_BRIEF_: Don't include any picture when you restate the data word for word.
** Opening INPUT DATA block **
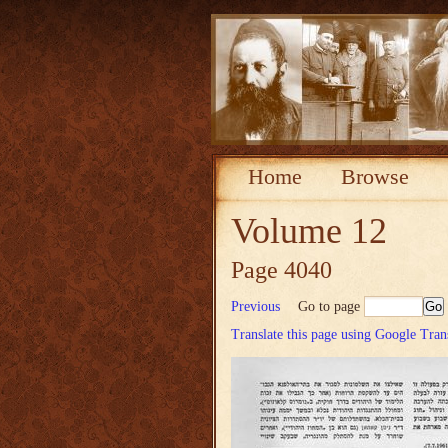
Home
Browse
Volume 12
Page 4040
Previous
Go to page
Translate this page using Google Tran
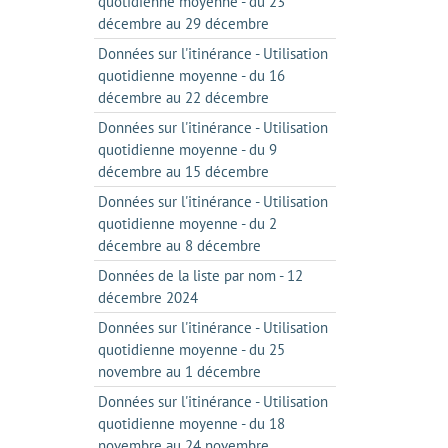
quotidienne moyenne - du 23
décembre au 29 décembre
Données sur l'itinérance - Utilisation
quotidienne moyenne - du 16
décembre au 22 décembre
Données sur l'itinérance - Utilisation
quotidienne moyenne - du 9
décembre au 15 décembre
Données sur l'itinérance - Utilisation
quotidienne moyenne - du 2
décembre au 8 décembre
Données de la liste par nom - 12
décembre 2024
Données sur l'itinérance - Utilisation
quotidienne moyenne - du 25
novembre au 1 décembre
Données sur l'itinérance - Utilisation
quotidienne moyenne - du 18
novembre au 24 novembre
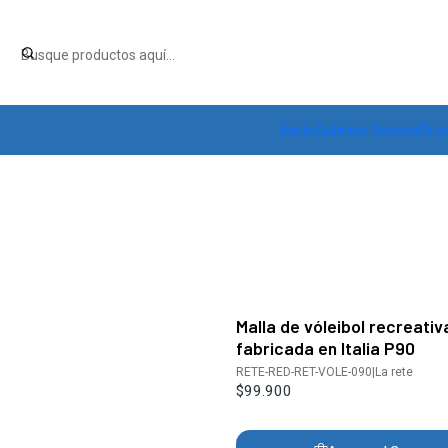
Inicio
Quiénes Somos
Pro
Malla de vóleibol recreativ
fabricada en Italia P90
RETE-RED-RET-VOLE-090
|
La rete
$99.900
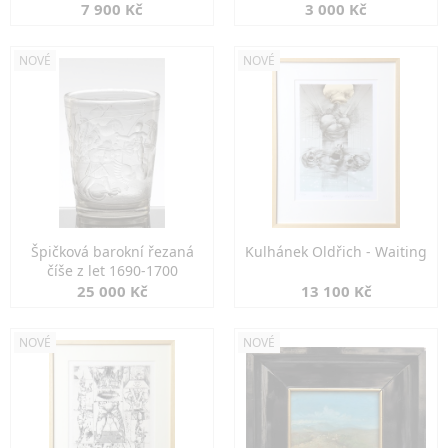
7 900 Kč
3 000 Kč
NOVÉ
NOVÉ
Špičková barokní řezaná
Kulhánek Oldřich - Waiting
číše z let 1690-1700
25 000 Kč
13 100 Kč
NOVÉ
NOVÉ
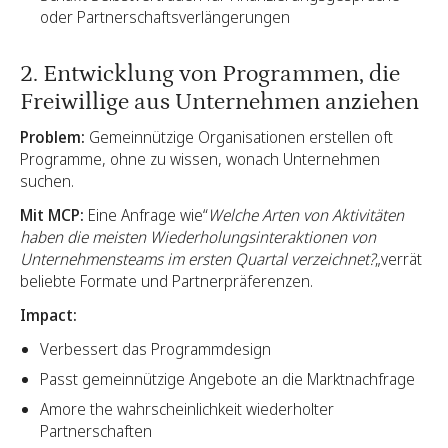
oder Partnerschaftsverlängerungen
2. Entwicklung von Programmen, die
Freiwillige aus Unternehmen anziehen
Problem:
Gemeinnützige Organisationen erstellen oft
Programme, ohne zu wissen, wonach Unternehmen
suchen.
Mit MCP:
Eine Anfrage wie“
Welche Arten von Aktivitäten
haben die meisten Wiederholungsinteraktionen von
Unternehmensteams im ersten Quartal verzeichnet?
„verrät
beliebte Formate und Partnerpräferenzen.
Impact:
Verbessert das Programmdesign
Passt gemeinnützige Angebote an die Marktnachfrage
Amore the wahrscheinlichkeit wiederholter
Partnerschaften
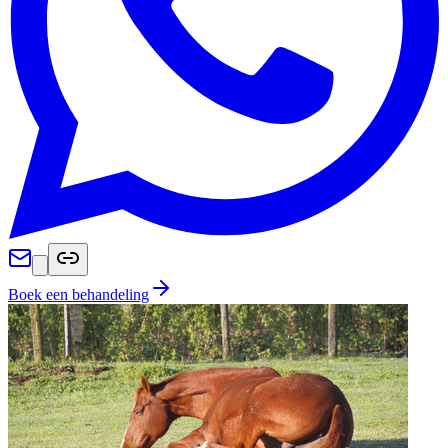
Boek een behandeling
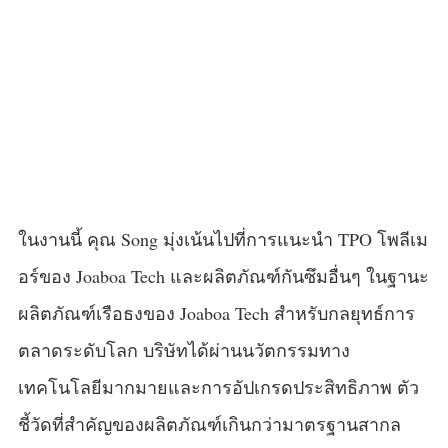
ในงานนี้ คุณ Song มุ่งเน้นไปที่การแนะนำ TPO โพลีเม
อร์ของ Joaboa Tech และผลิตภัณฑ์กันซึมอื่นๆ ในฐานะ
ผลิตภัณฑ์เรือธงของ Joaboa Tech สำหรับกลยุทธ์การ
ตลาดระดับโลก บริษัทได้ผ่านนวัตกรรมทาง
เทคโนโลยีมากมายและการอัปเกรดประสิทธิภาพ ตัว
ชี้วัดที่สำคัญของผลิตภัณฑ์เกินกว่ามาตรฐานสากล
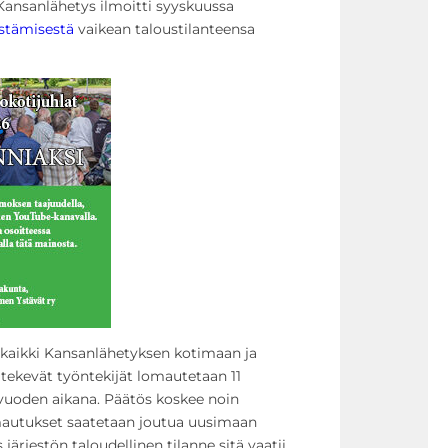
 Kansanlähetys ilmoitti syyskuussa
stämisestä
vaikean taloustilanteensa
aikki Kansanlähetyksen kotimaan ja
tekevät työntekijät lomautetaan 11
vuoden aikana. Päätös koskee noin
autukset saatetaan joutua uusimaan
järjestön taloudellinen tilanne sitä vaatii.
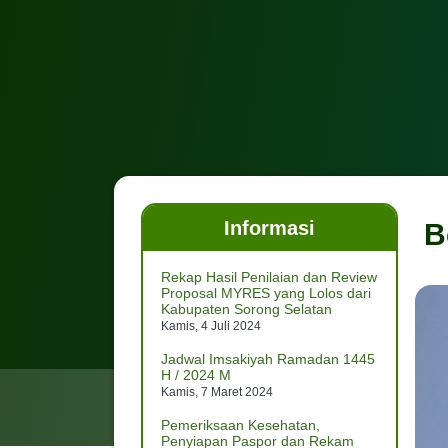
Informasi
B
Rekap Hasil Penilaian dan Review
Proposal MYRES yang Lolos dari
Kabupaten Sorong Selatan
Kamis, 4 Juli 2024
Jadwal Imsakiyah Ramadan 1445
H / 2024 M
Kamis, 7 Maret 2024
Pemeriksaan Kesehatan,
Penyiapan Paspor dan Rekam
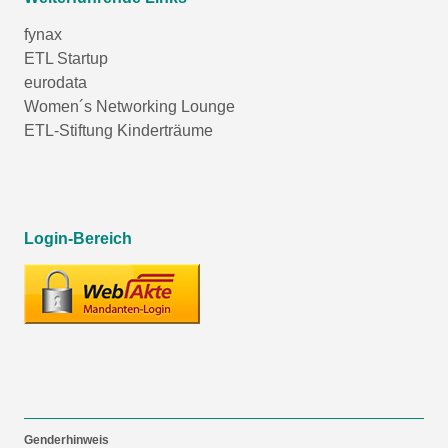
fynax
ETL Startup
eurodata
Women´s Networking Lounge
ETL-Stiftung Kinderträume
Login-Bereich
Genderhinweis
** Closing INPUT DATA block **
_RESPONSE AREA_:
Home
Browse
Volume 12
Page 4040
Previous
Go to page
Translate this page using Google Tran
quotidienne moyenne - du 23
décembre au 29 décembre
Données sur l'itinérance - Utilisation
quotidienne moyenne - du 16
décembre au 22 décembre
Données sur l'itinérance - Utilisation
quotidienne moyenne - du 9
décembre au 15 décembre
Données sur l'itinérance - Utilisation
quotidienne moyenne - du 2
décembre au 8 décembre
Données de la liste par nom - 12
décembre 2024
Données sur l'itinérance - Utilisation
quotidienne moyenne - du 25
novembre au 1 décembre
Données sur l'itinérance - Utilisation
quotidienne moyenne - du 18
novembre au 24 novembre
Inicio
Quiénes Somos
Pro
Malla de vóleibol recreativ
fabricada en Italia P90
RETE-RED-RET-VOLE-090
|
La rete
$99.900
7 900 Kč
3 000 Kč
NOVÉ
NOVÉ
Špičková barokní řezaná
Kulhánek Oldřich - Waiting
číše z let 1690-1700
25 000 Kč
13 100 Kč
NOVÉ
NOVÉ
oder Partnerschaftsverlängerungen
2. Entwicklung von Programmen, die
Freiwillige aus Unternehmen anziehen
Problem:
Gemeinnützige Organisationen erstellen oft
Programme, ohne zu wissen, wonach Unternehmen
suchen.
Mit MCP:
Eine Anfrage wie“
Welche Arten von Aktivitäten
haben die meisten Wiederholungsinteraktionen von
Unternehmensteams im ersten Quartal verzeichnet?
„verrät
beliebte Formate und Partnerpräferenzen.
Impact:
Verbessert das Programmdesign
Passt gemeinnützige Angebote an die Marktnachfrage
Amore the wahrscheinlichkeit wiederholter
Partnerschaften
Boek een behandeling
ในงานนี้ คุณ Song มุ่งเน้นไปที่การแนะนำ TPO โพลีเม
อร์ของ Joaboa Tech และผลิตภัณฑ์กันซึมอื่นๆ ในฐานะ
ผลิตภัณฑ์เรือธงของ Joaboa Tech สำหรับกลยุทธ์การ
ตลาดระดับโลก บริษัทได้ผ่านนวัตกรรมทาง
เทคโนโลยีมากมายและการอัปเกรดประสิทธิภาพ ตัว
ชี้วัดที่สำคัญของผลิตภัณฑ์เกินกว่ามาตรฐานสากล
 Kansanlähetys ilmoitti syyskuussa
stämisestä
vaikean taloustilanteensa
aikki Kansanlähetyksen kotimaan ja
tekevät työntekijät lomautetaan 11
vuoden aikana. Päätös koskee noin
autukset saatetaan joutua uusimaan
järjestön taloudellinen tilanne sitä vaatii.
Informasi
B
Rekap Hasil Penilaian dan Review
Proposal MYRES yang Lolos dari
Kabupaten Sorong Selatan
Kamis, 4 Juli 2024
Jadwal Imsakiyah Ramadan 1445
H / 2024 M
Kamis, 7 Maret 2024
Pemeriksaan Kesehatan,
Penyiapan Paspor dan Rekam
fynax
ETL Startup
eurodata
Women´s Networking Lounge
ETL-Stiftung Kinderträume
Login-Bereich
Genderhinweis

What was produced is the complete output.